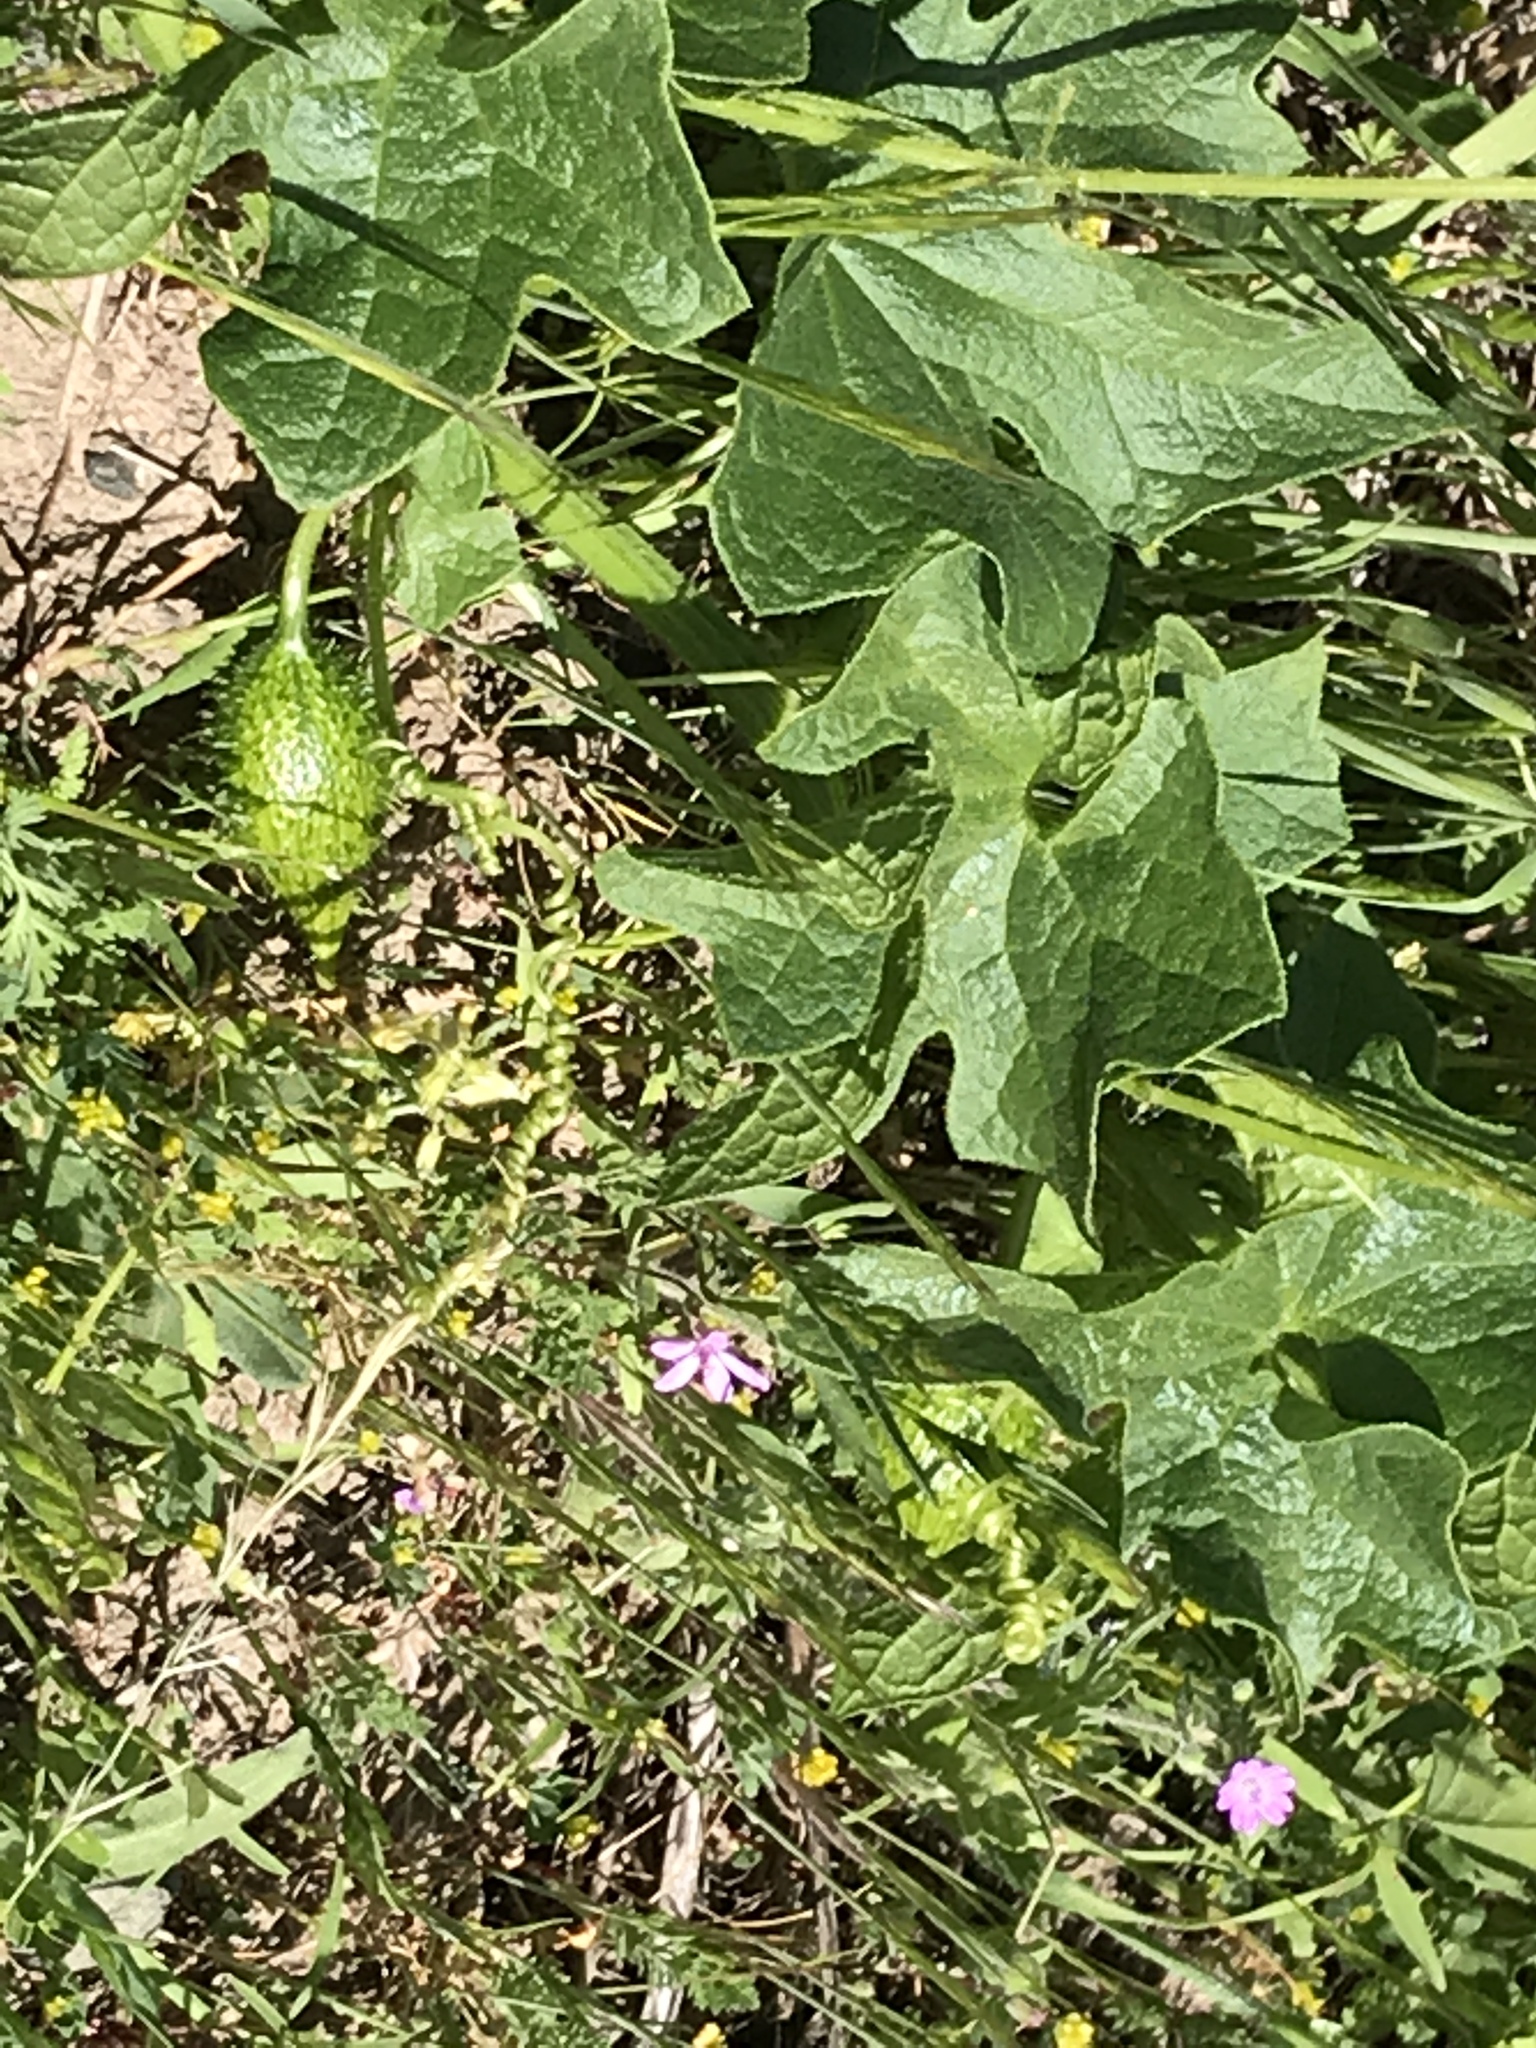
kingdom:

--

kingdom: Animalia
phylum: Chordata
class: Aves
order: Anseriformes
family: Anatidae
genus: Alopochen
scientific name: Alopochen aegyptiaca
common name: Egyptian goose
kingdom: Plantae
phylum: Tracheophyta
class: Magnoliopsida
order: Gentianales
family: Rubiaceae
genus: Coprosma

--

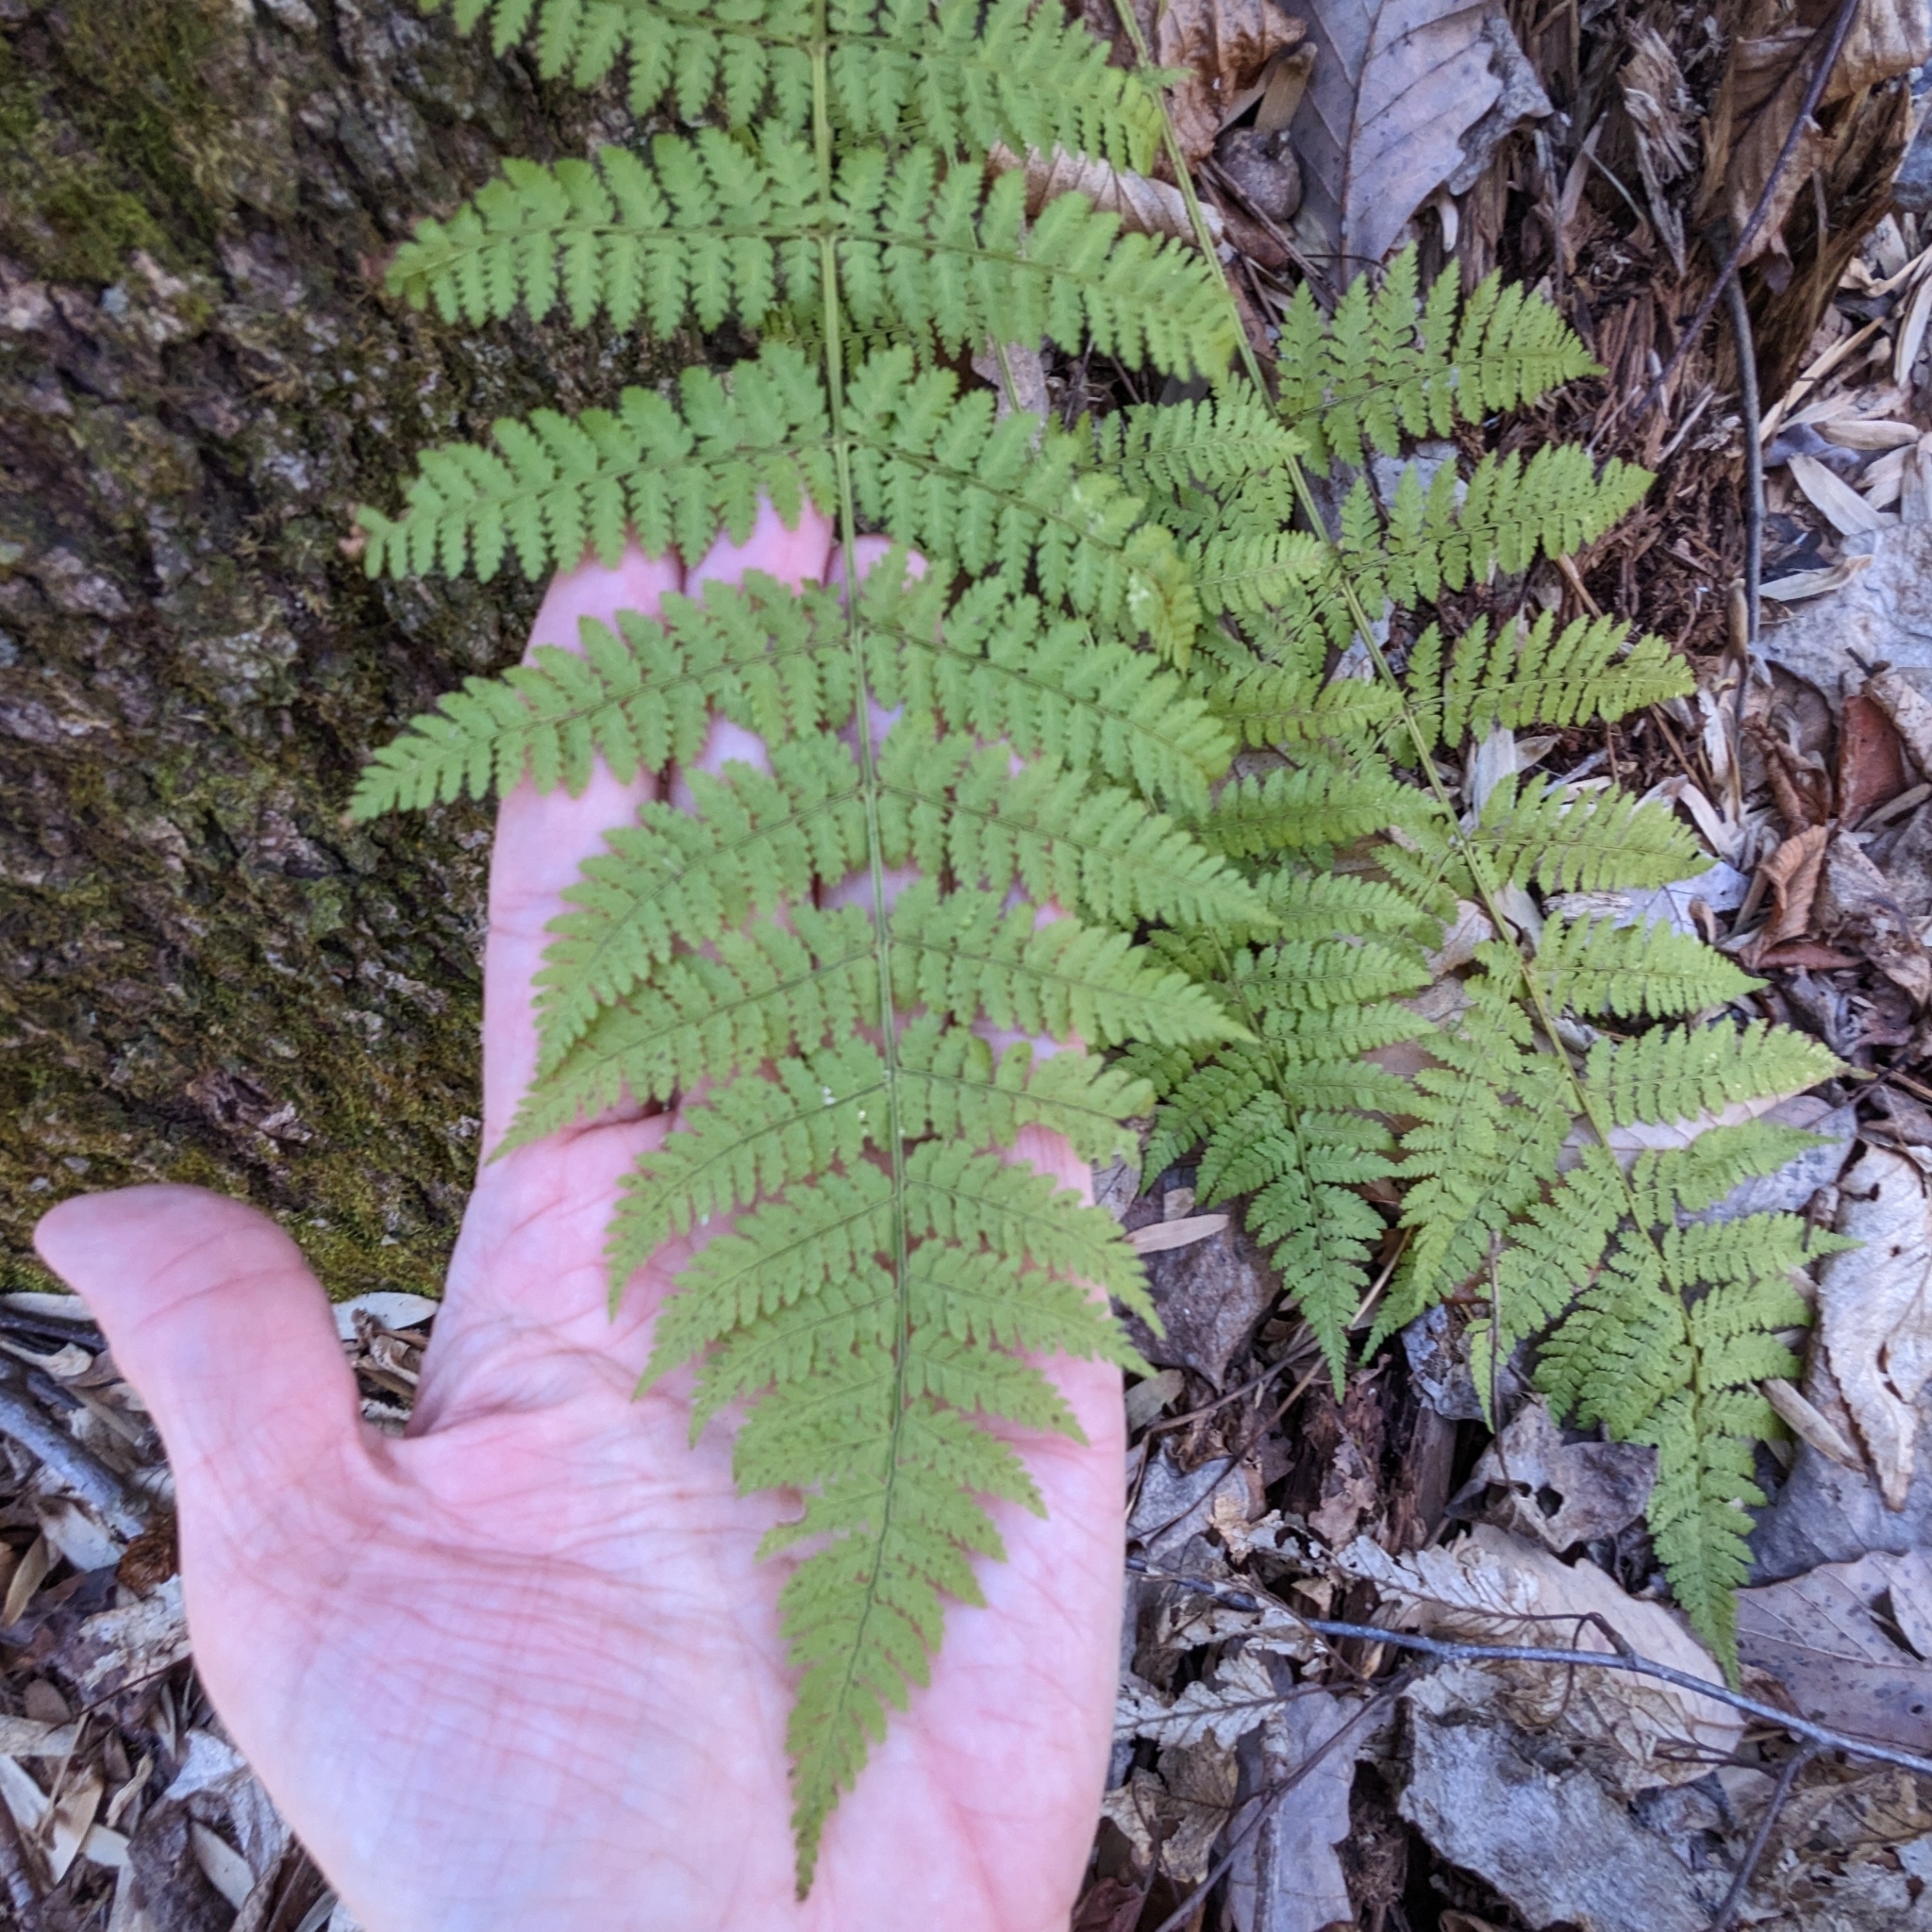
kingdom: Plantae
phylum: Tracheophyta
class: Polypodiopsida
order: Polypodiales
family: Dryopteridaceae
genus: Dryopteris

What you should do:
Please copy out, unchanged, the lines from the one with "genus: Alopochen" to the one with "family: Rubiaceae", including both of those lines.

Result:
genus: Alopochen
scientific name: Alopochen aegyptiaca
common name: Egyptian goose
kingdom: Plantae
phylum: Tracheophyta
class: Magnoliopsida
order: Gentianales
family: Rubiaceae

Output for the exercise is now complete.